Amy and Billy grew up just east of Rock Creek Park, in a nice house that is now a $1 million dollar home, according to their father. Historically, Rock Creek Park was a major divide, with an affluent, mostly white population to its west, including Georgetown, and a poorer, minority population to its east. They lived on a predominately upper-middle class black street; in 1987, when they moved in, they were the only white family on the street, Byers said.

In their home, the Byers accepted Oyster’s immigrant families. The parents of one of Billy’s closest friends at Oyster didn’t speak English but Dr. Byers and his wife became close with them. A Salvadorian family stayed with the Byers for a year while their mother searched for her husband, who had gone missing in El Salvador, according to Dr. Byers.

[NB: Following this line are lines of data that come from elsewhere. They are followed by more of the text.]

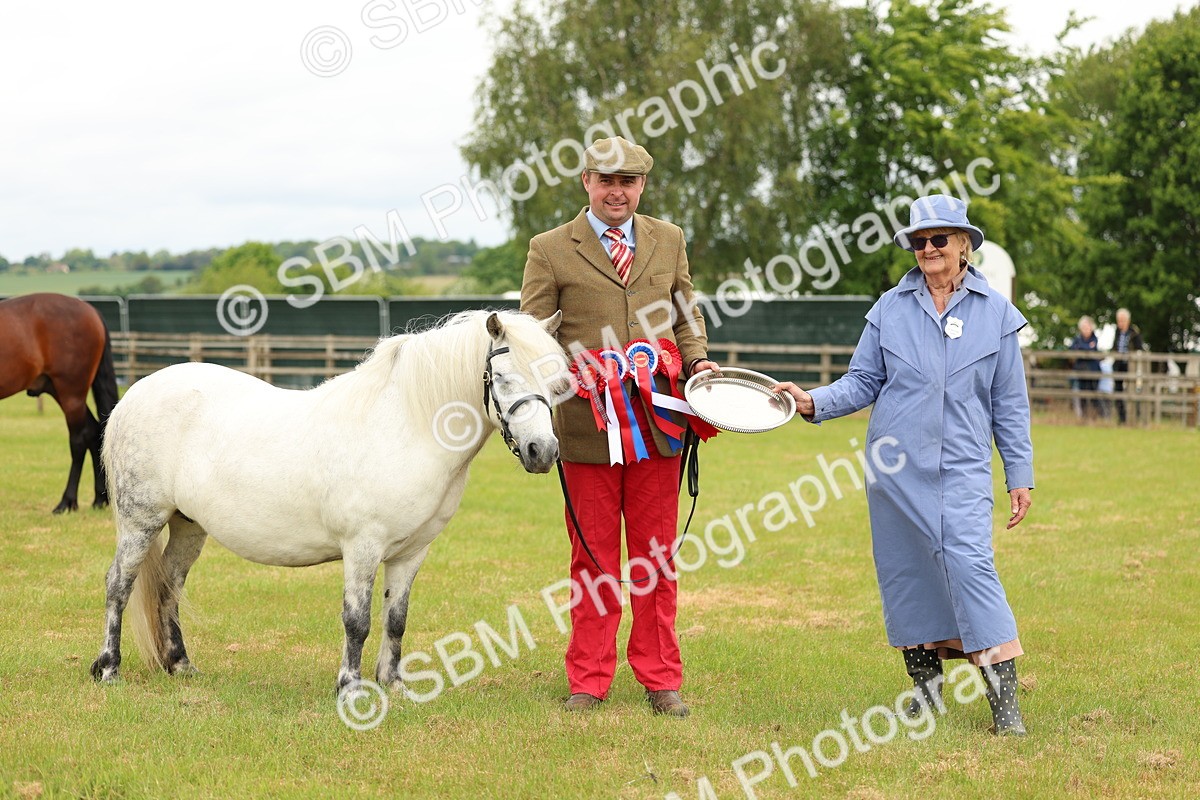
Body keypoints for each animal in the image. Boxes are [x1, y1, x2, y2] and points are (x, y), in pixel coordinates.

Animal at [0, 293, 118, 513]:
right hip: (62, 392)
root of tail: (91, 311)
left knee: (79, 440)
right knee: (94, 433)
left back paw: (67, 502)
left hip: (71, 394)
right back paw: (98, 499)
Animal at [91, 309, 566, 696]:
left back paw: (180, 665)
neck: (406, 428)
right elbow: (357, 620)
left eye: (555, 382)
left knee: (169, 583)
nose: (542, 452)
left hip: (189, 525)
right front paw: (351, 687)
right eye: (502, 378)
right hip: (141, 521)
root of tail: (136, 394)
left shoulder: (411, 552)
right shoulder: (362, 547)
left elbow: (396, 618)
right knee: (119, 584)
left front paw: (392, 683)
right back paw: (108, 668)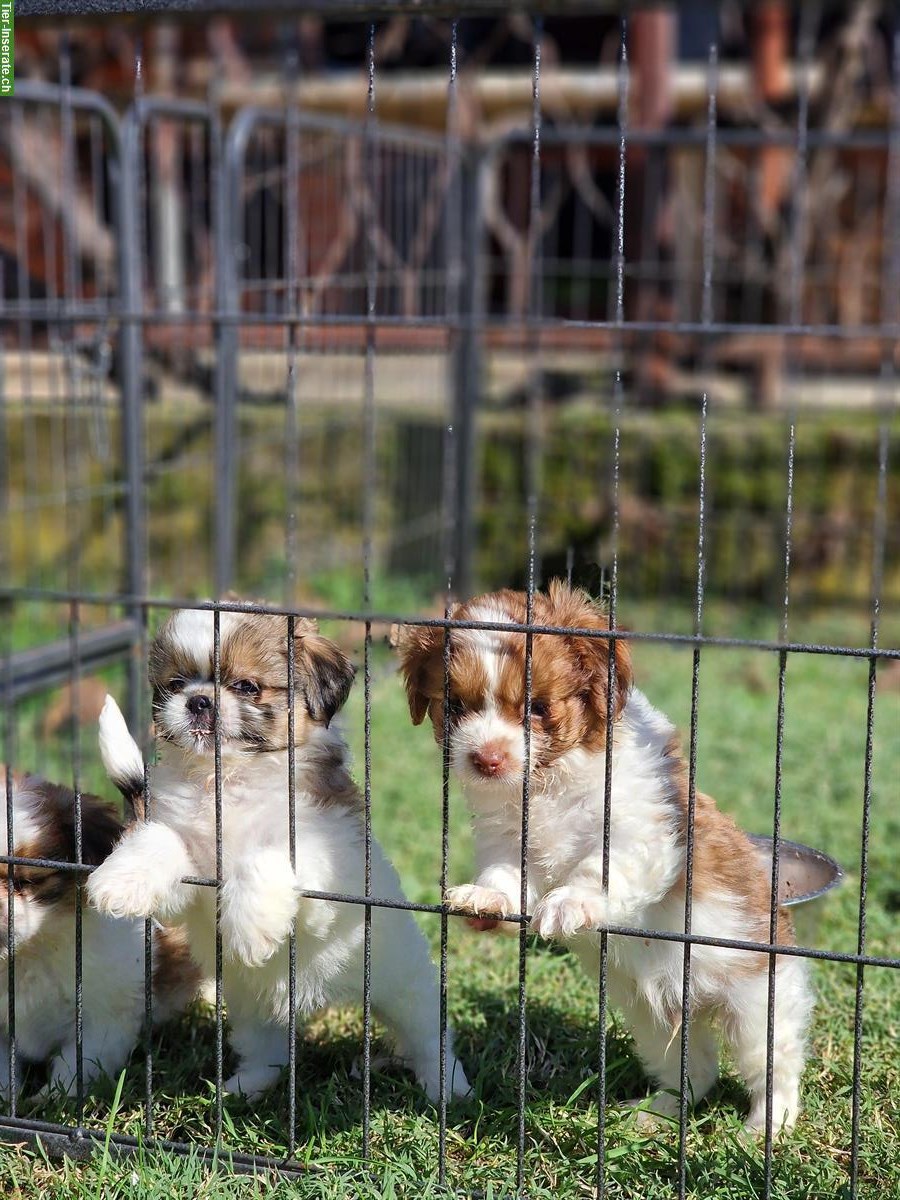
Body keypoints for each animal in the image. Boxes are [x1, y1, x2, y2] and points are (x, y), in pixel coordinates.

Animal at [88, 614, 472, 1099]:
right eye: (175, 683)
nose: (198, 701)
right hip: (247, 1005)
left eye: (246, 686)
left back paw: (448, 1086)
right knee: (265, 1047)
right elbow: (163, 843)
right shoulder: (190, 879)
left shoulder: (326, 853)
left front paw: (250, 925)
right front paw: (120, 880)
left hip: (405, 986)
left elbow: (267, 857)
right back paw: (246, 1086)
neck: (229, 779)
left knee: (427, 1035)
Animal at [398, 585, 816, 1137]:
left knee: (774, 1066)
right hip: (652, 1021)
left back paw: (767, 1127)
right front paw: (485, 900)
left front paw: (570, 903)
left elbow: (598, 867)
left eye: (537, 707)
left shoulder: (640, 829)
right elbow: (507, 875)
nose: (487, 759)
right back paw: (655, 1115)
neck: (550, 779)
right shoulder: (506, 838)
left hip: (757, 1003)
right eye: (455, 706)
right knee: (694, 1074)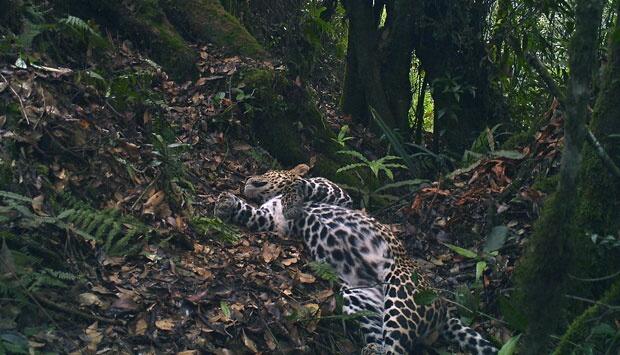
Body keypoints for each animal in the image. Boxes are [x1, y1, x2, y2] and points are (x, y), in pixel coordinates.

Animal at [216, 167, 496, 355]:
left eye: (267, 171)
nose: (246, 181)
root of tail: (443, 307)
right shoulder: (272, 220)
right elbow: (251, 214)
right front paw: (226, 202)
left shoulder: (338, 194)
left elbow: (303, 183)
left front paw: (292, 199)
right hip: (358, 299)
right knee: (382, 337)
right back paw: (372, 348)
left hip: (403, 292)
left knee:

Dr. Byers said that he and his wife wanted to send their children to a school that reflected the diversity of the city, especially the culturally and ethnically diverse areas of Mt. Pleasant and Adams Morgan.

“We are wealthy enough to provide them with a private school education but we chose not to,” Byers said. “They’re probably not the normal children of faculty that go [to Georgetown]. Lynn and I made an effort to expose them to the culture of Washington, not the culture of Montgomery County.”

Anybody who moves into the school’s neighborhood is allowed to attend Oyster, but out-of-boundary parents have to compete to enroll their children at the school. Parents used to sleep on the sidewalks for three days in January to get their children in – even teachers, including art teacher Carole Whelan, had to do the same. About three years ago, Oyster switched to an electronic lottery system to admit out-of-boundary students, but competition is still intense. A couple immigrating from New Zealand to Washington moved into the school’s zone because they wanted their children to enroll at Oyster.

“The school is, like, overcrowded … People are coming in and we can’t say no to them … it’s crazy because there should be a limit,” said Magaly Gatti, a Peruvian mother of two children at Oyster who lives out of boundary, in Capitol Hill.

But the influx of parents into Oyster from inside the school’s boundaries is less Hispanic than it used to be, Principal Marta Guzmán said.

“I don’t feel good about the gentrification of Adams Morgan…the Hispanic population can no longer afford to live there,” said Guzmán.

Since 2000, the neighborhoods of Mt. Pleasant, Adams-Morgan, Colombia Heights and Shaw have seen the fastest increase in housing prices in D.C., according to Marge Turner, the Director of the Center on Metropolitan Housing and Communities Policy at the Urban Institute. While it is almost certain that some poorer families have been pushed out, the numbers are hard to measure, she added.

Because of the influx of white families replacing native-Spanish speaking families in the neighborhood, Oyster has to accept increasingly more native-Spanish speaking families from other areas of D.C. to maintain its traditional 50-50 split between English and Spanish speakers. To accommodate its growing student body, Oyster is expanding into a middle school – adding seventh and eight grades by annexing a defunct school.

Far and away from school politics, in art teacher Carole Whelan’s classroom on Tuesday, fifth graders worked on self-portraits made out of construction paper. I asked them what they liked about Oyster. Among the responses were having two teachers in each classroom, a great playground and the Fiesta.

Across the table, Sohrab Pasikhani, an African-American boy, stood up on his chair and yelled, “We have a huge library with Spanish and English and Korean books.”

Zoe Gatti, a daughter or Paraguayan and Peruvian parents, disagreed.

“I’ll bet you 5 dollars we have Korean books,” he persisted.

“No, I’ll bet you a quarter,” she responded.

Whelan teaches art with influences from Latin America, Africa, and Europe. Oyster parents come from all over the world, so 12 different languages are represented among the school’s students.

“We are a school of many colors … everyone is together … they are in a marvelous mix,” Gamarra said.